[Version difference data]
------------

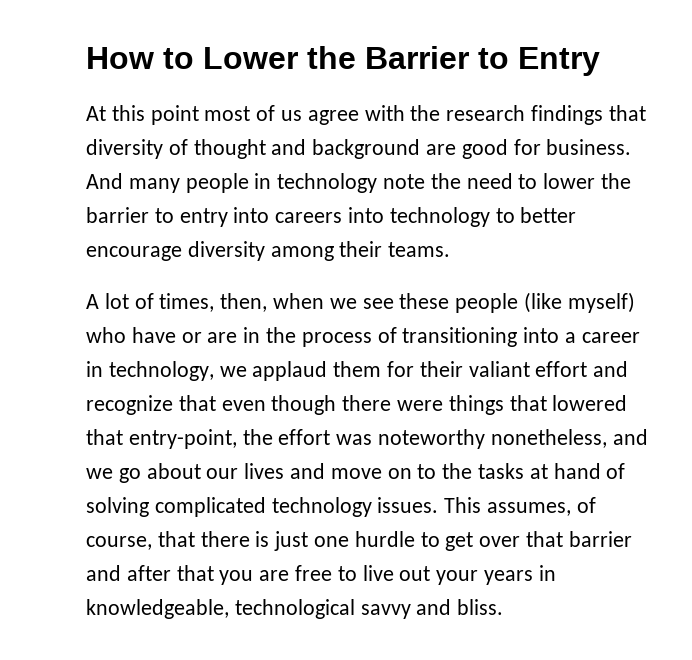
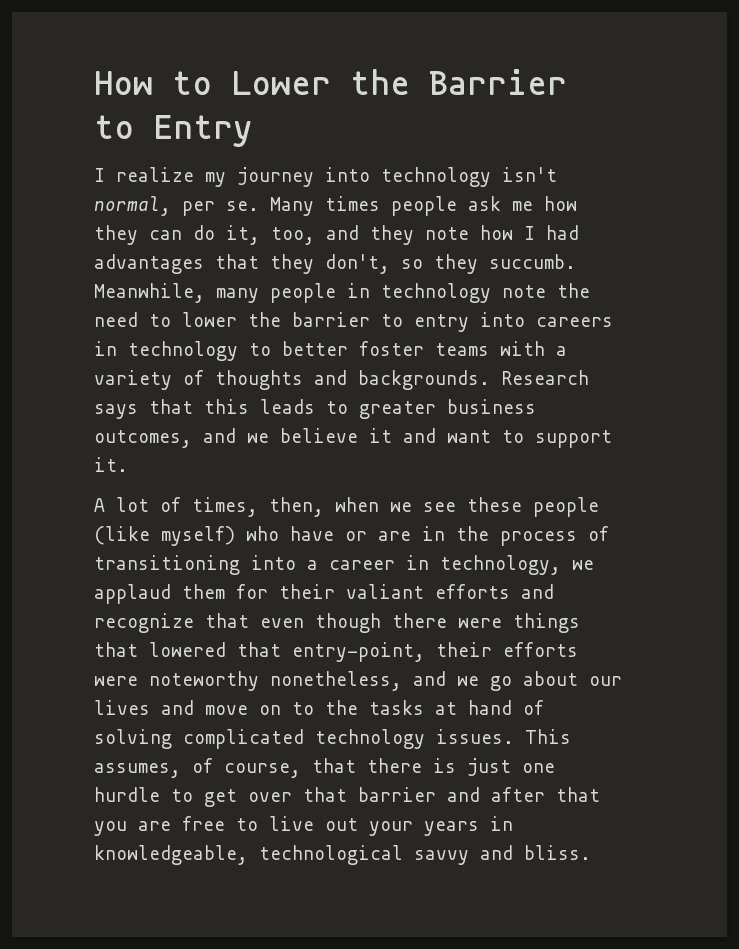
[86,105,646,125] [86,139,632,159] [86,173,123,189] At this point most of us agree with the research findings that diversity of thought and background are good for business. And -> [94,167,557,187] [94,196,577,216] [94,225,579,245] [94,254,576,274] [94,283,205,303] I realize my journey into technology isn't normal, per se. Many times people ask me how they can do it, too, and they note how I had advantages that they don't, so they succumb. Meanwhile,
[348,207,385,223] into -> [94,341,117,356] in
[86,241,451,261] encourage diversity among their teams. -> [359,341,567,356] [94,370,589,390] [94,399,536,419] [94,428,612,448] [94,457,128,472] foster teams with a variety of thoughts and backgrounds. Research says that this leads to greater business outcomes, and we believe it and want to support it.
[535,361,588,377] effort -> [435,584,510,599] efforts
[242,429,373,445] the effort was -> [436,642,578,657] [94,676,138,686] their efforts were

------------

§ **Problem to work on**
All of the data must be set down exactly, with no pictures included.

§ **Your response**
[86,105,646,125] [86,139,632,159] [86,173,123,189] At this point most of us agree with the research findings that diversity of thought and background are good for business. And -> [94,167,557,187] [94,196,577,216] [94,225,579,245] [94,254,576,274] [94,283,205,303] I realize my journey into technology isn't normal, per se. Many times people ask me how they can do it, too, and they note how I had advantages that they don't, so they succumb. Meanwhile,
[348,207,385,223] into -> [94,341,117,356] in
[86,241,451,261] encourage diversity among their teams. -> [359,341,567,356] [94,370,589,390] [94,399,536,419] [94,428,612,448] [94,457,128,472] foster teams with a variety of thoughts and backgrounds. Research says that this leads to greater business outcomes, and we believe it and want to support it.
[535,361,588,377] effort -> [435,584,510,599] efforts
[242,429,373,445] the effort was -> [436,642,578,657] [94,676,138,686] their efforts were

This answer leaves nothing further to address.